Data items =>
______________________________
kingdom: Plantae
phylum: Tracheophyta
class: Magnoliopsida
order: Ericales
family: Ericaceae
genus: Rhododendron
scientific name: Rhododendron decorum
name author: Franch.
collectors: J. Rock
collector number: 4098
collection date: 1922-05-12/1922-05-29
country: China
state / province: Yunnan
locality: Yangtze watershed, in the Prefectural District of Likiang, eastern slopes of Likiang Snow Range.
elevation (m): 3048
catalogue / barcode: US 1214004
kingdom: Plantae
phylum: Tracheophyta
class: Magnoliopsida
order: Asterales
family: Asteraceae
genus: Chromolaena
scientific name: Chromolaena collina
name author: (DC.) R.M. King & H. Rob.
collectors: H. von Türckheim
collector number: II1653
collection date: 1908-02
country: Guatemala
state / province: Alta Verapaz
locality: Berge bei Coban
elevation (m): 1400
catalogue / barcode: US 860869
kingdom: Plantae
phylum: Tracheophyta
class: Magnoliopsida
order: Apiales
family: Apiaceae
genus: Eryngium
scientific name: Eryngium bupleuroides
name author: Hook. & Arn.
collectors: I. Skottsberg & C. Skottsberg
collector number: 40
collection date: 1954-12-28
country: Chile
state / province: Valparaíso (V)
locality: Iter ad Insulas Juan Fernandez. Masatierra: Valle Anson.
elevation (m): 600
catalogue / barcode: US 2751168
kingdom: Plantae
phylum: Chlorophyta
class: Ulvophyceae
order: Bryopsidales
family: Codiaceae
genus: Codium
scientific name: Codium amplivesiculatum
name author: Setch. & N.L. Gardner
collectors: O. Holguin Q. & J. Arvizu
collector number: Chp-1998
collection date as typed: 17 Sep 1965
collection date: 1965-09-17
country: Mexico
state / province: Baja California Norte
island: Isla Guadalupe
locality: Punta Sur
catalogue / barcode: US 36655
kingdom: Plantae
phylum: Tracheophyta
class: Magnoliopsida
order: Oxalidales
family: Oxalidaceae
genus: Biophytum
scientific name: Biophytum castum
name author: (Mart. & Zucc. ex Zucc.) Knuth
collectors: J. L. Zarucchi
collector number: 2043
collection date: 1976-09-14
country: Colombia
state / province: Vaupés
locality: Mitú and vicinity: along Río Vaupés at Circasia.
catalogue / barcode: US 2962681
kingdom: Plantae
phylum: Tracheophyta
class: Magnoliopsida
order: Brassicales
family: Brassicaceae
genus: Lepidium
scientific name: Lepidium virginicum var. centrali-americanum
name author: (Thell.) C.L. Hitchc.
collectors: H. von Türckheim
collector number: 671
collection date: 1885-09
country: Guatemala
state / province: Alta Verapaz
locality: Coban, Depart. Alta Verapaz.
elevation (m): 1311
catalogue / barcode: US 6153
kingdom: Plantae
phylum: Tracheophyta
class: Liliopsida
______________________________
GIVEN TASK => Present every line of the records above as a numbered list, omitting any blank lines.

RESULT OF THIS EXERCISE =>
1. kingdom: Plantae
2. phylum: Tracheophyta
3. class: Magnoliopsida
4. order: Ericales
5. family: Ericaceae
6. genus: Rhododendron
7. scientific name: Rhododendron decorum
8. name author: Franch.
9. collectors: J. Rock
10. collector number: 4098
11. collection date: 1922-05-12/1922-05-29
12. country: China
13. state / province: Yunnan
14. locality: Yangtze watershed, in the Prefectural District of Likiang, eastern slopes of Likiang Snow Range.
15. elevation (m): 3048
16. catalogue / barcode: US 1214004
17. kingdom: Plantae
18. phylum: Tracheophyta
19. class: Magnoliopsida
20. order: Asterales
21. family: Asteraceae
22. genus: Chromolaena
23. scientific name: Chromolaena collina
24. name author: (DC.) R.M. King & H. Rob.
25. collectors: H. von Türckheim
26. collector number: II1653
27. collection date: 1908-02
28. country: Guatemala
29. state / province: Alta Verapaz
30. locality: Berge bei Coban
31. elevation (m): 1400
32. catalogue / barcode: US 860869
33. kingdom: Plantae
34. phylum: Tracheophyta
35. class: Magnoliopsida
36. order: Apiales
37. family: Apiaceae
38. genus: Eryngium
39. scientific name: Eryngium bupleuroides
40. name author: Hook. & Arn.
41. collectors: I. Skottsberg & C. Skottsberg
42. collector number: 40
43. collection date: 1954-12-28
44. country: Chile
45. state / province: Valparaíso (V)
46. locality: Iter ad Insulas Juan Fernandez. Masatierra: Valle Anson.
47. elevation (m): 600
48. catalogue / barcode: US 2751168
49. kingdom: Plantae
50. phylum: Chlorophyta
51. class: Ulvophyceae
52. order: Bryopsidales
53. family: Codiaceae
54. genus: Codium
55. scientific name: Codium amplivesiculatum
56. name author: Setch. & N.L. Gardner
57. collectors: O. Holguin Q. & J. Arvizu
58. collector number: Chp-1998
59. collection date as typed: 17 Sep 1965
60. collection date: 1965-09-17
61. country: Mexico
62. state / province: Baja California Norte
63. island: Isla Guadalupe
64. locality: Punta Sur
65. catalogue / barcode: US 36655
66. kingdom: Plantae
67. phylum: Tracheophyta
68. class: Magnoliopsida
69. order: Oxalidales
70. family: Oxalidaceae
71. genus: Biophytum
72. scientific name: Biophytum castum
73. name author: (Mart. & Zucc. ex Zucc.) Knuth
74. collectors: J. L. Zarucchi
75. collector number: 2043
76. collection date: 1976-09-14
77. country: Colombia
78. state / province: Vaupés
79. locality: Mitú and vicinity: along Río Vaupés at Circasia.
80. catalogue / barcode: US 2962681
81. kingdom: Plantae
82. phylum: Tracheophyta
83. class: Magnoliopsida
84. order: Brassicales
85. family: Brassicaceae
86. genus: Lepidium
87. scientific name: Lepidium virginicum var. centrali-americanum
88. name author: (Thell.) C.L. Hitchc.
89. collectors: H. von Türckheim
90. collector number: 671
91. collection date: 1885-09
92. country: Guatemala
93. state / province: Alta Verapaz
94. locality: Coban, Depart. Alta Verapaz.
95. elevation (m): 1311
96. catalogue / barcode: US 6153
97. kingdom: Plantae
98. phylum: Tracheophyta
99. class: Liliopsida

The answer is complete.